Based on the findings of Austrian political scientist Friedrich Glasl on the course of conflicts, the Russia-Ukraine war is now at a dangerous stage, namely almost at the end of the phase model he developed, which involves the mutual destruction of vital infrastructure, with the West becoming increasingly drawn in and a retreat becoming increasingly difficult.

From flower artist to drone entrepreneur: Kseniia Kalmus wanted to help her country and is now collecting donations for drone production (Photo: Dometeit)

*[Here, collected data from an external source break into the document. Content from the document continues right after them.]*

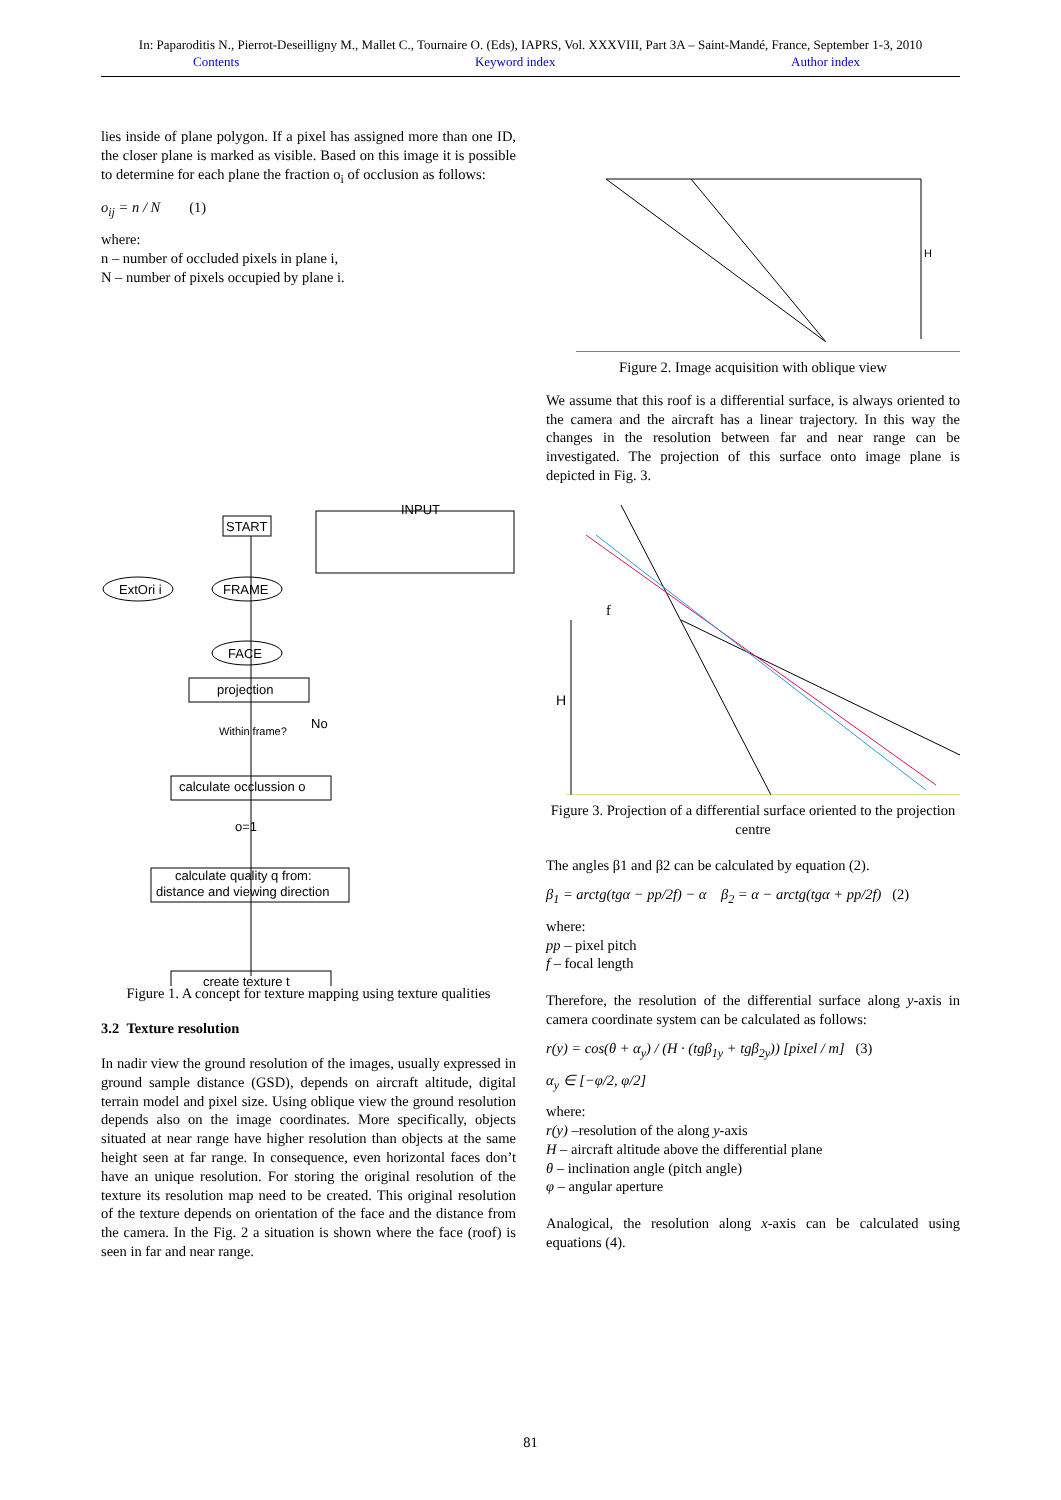In: Paparoditis N., Pierrot-Deseilligny M., Mallet C., Tournaire O. (Eds), IAPRS, Vol. XXXVIII, Part 3A – Saint-Mandé, France, September 1-3, 2010
Contents Keyword index Author index
lies inside of plane polygon. If a pixel has assigned more than one ID, the closer plane is marked as visible. Based on this image it is possible to determine for each plane the fraction o<sub>i</sub> of occlusion as follows:
o<sub>ij</sub> = n / N (1)
where:
n – number of occluded pixels in plane i,
N – number of pixels occupied by plane i.
INPUT
START
ExtOri i
FRAME
FACE
projection
Within frame?
No
calculate occlussion o
o=1
calculate quality q from:
distance and viewing direction
create texture t
Figure 1. A concept for texture mapping using texture qualities
3.2 Texture resolution
In nadir view the ground resolution of the images, usually expressed in ground sample distance (GSD), depends on aircraft altitude, digital terrain model and pixel size. Using oblique view the ground resolution depends also on the image coordinates. More specifically, objects situated at near range have higher resolution than objects at the same height seen at far range. In consequence, even horizontal faces don’t have an unique resolution. For storing the original resolution of the texture its resolution map need to be created. This original resolution of the texture depends on orientation of the face and the distance from the camera. In the Fig. 2 a situation is shown where the face (roof) is seen in far and near range.
H
Figure 2. Image acquisition with oblique view
We assume that this roof is a differential surface, is always oriented to the camera and the aircraft has a linear trajectory. In this way the changes in the resolution between far and near range can be investigated. The projection of this surface onto image plane is depicted in Fig. 3.
H
f
Figure 3. Projection of a differential surface oriented to the projection centre
The angles β1 and β2 can be calculated by equation (2).
β<sub>1</sub> = arctg(tgα − pp/2f) − α β<sub>2</sub> = α − arctg(tgα + pp/2f) (2)
where:
pp – pixel pitch
f – focal length
Therefore, the resolution of the differential surface along y-axis in camera coordinate system can be calculated as follows:
r(y) = cos(θ + α<sub>y</sub>) / (H · (tgβ<sub>1y</sub> + tgβ<sub>2y</sub>)) [pixel / m] (3)
α<sub>y</sub> ∈ [−φ/2, φ/2]
where:
r(y) –resolution of the along y-axis
H – aircraft altitude above the differential plane
θ – inclination angle (pitch angle)
φ – angular aperture
Analogical, the resolution along x-axis can be calculated using equations (4).
81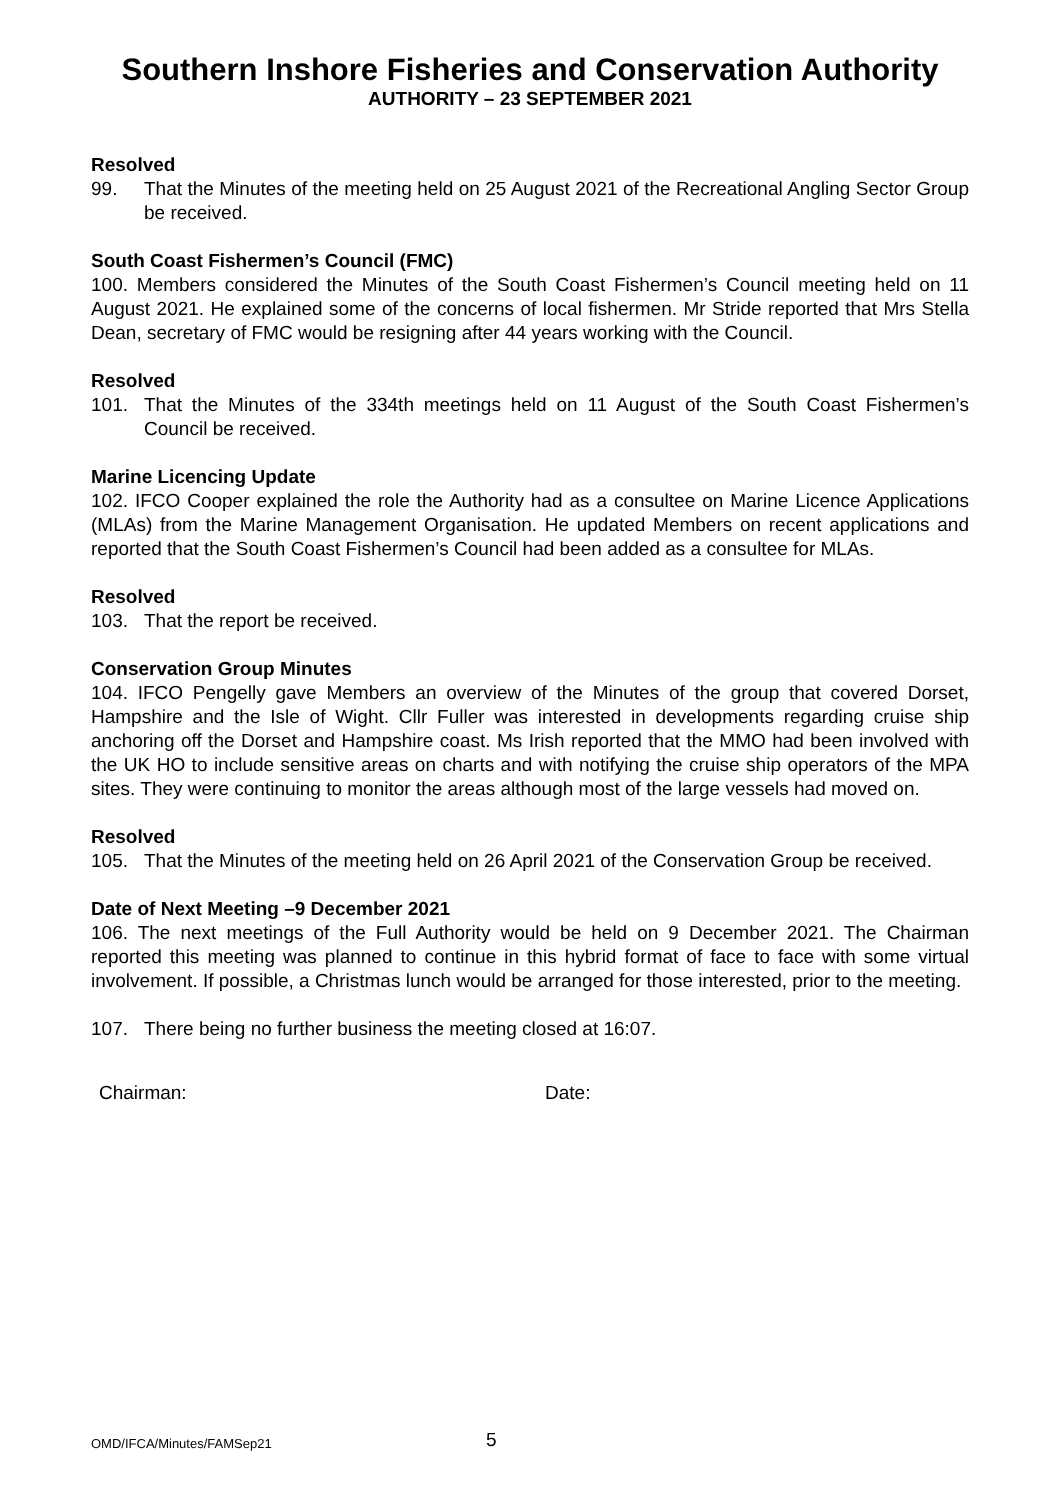Southern Inshore Fisheries and Conservation Authority
AUTHORITY – 23 SEPTEMBER 2021
Resolved
99. That the Minutes of the meeting held on 25 August 2021 of the Recreational Angling Sector Group be received.
South Coast Fishermen’s Council (FMC)
100. Members considered the Minutes of the South Coast Fishermen’s Council meeting held on 11 August 2021. He explained some of the concerns of local fishermen. Mr Stride reported that Mrs Stella Dean, secretary of FMC would be resigning after 44 years working with the Council.
Resolved
101. That the Minutes of the 334th meetings held on 11 August of the South Coast Fishermen’s Council be received.
Marine Licencing Update
102. IFCO Cooper explained the role the Authority had as a consultee on Marine Licence Applications (MLAs) from the Marine Management Organisation. He updated Members on recent applications and reported that the South Coast Fishermen’s Council had been added as a consultee for MLAs.
Resolved
103. That the report be received.
Conservation Group Minutes
104. IFCO Pengelly gave Members an overview of the Minutes of the group that covered Dorset, Hampshire and the Isle of Wight. Cllr Fuller was interested in developments regarding cruise ship anchoring off the Dorset and Hampshire coast. Ms Irish reported that the MMO had been involved with the UK HO to include sensitive areas on charts and with notifying the cruise ship operators of the MPA sites. They were continuing to monitor the areas although most of the large vessels had moved on.
Resolved
105. That the Minutes of the meeting held on 26 April 2021 of the Conservation Group be received.
Date of Next Meeting –9 December 2021
106. The next meetings of the Full Authority would be held on 9 December 2021. The Chairman reported this meeting was planned to continue in this hybrid format of face to face with some virtual involvement. If possible, a Christmas lunch would be arranged for those interested, prior to the meeting.
107. There being no further business the meeting closed at 16:07.
Chairman: Date:
OMD/IFCA/Minutes/FAMSep21 5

Whatever the political decision may be, the war has completely changed the lives of many Ukrainians. Not only that of former driver Alexander, who is scarred by his serious injuries. On the sidelines of the YES conference, some Ukrainians demonstrated how to assemble the miracle tools of this war in front of walls with carefully stacked mini-drones. They are all working voluntarily for their boss, Kseniia Kalmus, who founded the company Klyn a year ago. Instead of flowers, the 37-year-old florist now collects donations to buy components for the missiles and then have them assembled, as well as for combat, reconnaissance, and transport drones that bring medicine, water, and blood supplies to the front lines. The components all come from Ukraine, with only the camera coming from China. The transition from arranging artistic bouquets and loving beautiful plants to producing potentially lethal projectiles seems a little surreal to Kalmus herself. “I even asked a psychologist for advice,” she says. The psychologist advised her to see the production of drones as a kind of art, art that is supposed to save her country.